_HOW TO COMPLETE THIS TASK_. A faithful, word-for-word copy of the records is required, and it must contain no pictures.

─── EXERCISE MATERIALS ───

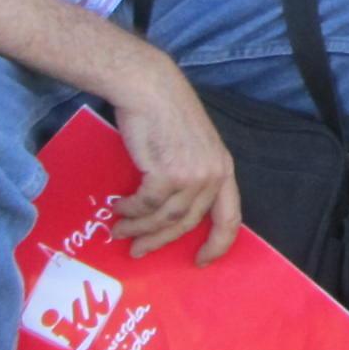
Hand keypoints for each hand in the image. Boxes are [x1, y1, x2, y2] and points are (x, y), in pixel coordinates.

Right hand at [107, 53, 243, 261]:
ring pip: (164, 218)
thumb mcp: (191, 146)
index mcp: (223, 169)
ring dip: (138, 228)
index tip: (201, 262)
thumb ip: (190, 175)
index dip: (218, 244)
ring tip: (119, 230)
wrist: (149, 87)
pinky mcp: (167, 173)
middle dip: (160, 241)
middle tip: (138, 251)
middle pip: (187, 223)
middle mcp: (212, 175)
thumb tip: (170, 210)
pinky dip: (130, 210)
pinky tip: (119, 208)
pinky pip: (146, 205)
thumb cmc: (165, 113)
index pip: (230, 218)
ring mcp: (191, 175)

───

_RESULT OF THIS TASK_.
Hand keypoints for each hand in the image. Boxes are [x1, y1, x2, y2] and points are (x, y), in pixel coordinates.

Right hand at [107, 53, 243, 261]:
ring pip: (164, 218)
thumb mcp: (191, 146)
index mcp: (223, 169)
ring dip: (138, 228)
index tip: (201, 262)
thumb ip: (190, 175)
index dip: (218, 244)
ring tip: (119, 230)
wrist: (149, 87)
pinky mcp: (167, 173)
middle dip: (160, 241)
middle tip: (138, 251)
middle pip: (187, 223)
middle mcp: (212, 175)
thumb tip: (170, 210)
pinky dip: (130, 210)
pinky tip: (119, 208)
pinky pip: (146, 205)
thumb cmc: (165, 113)
index pip: (230, 218)
ring mcp: (191, 175)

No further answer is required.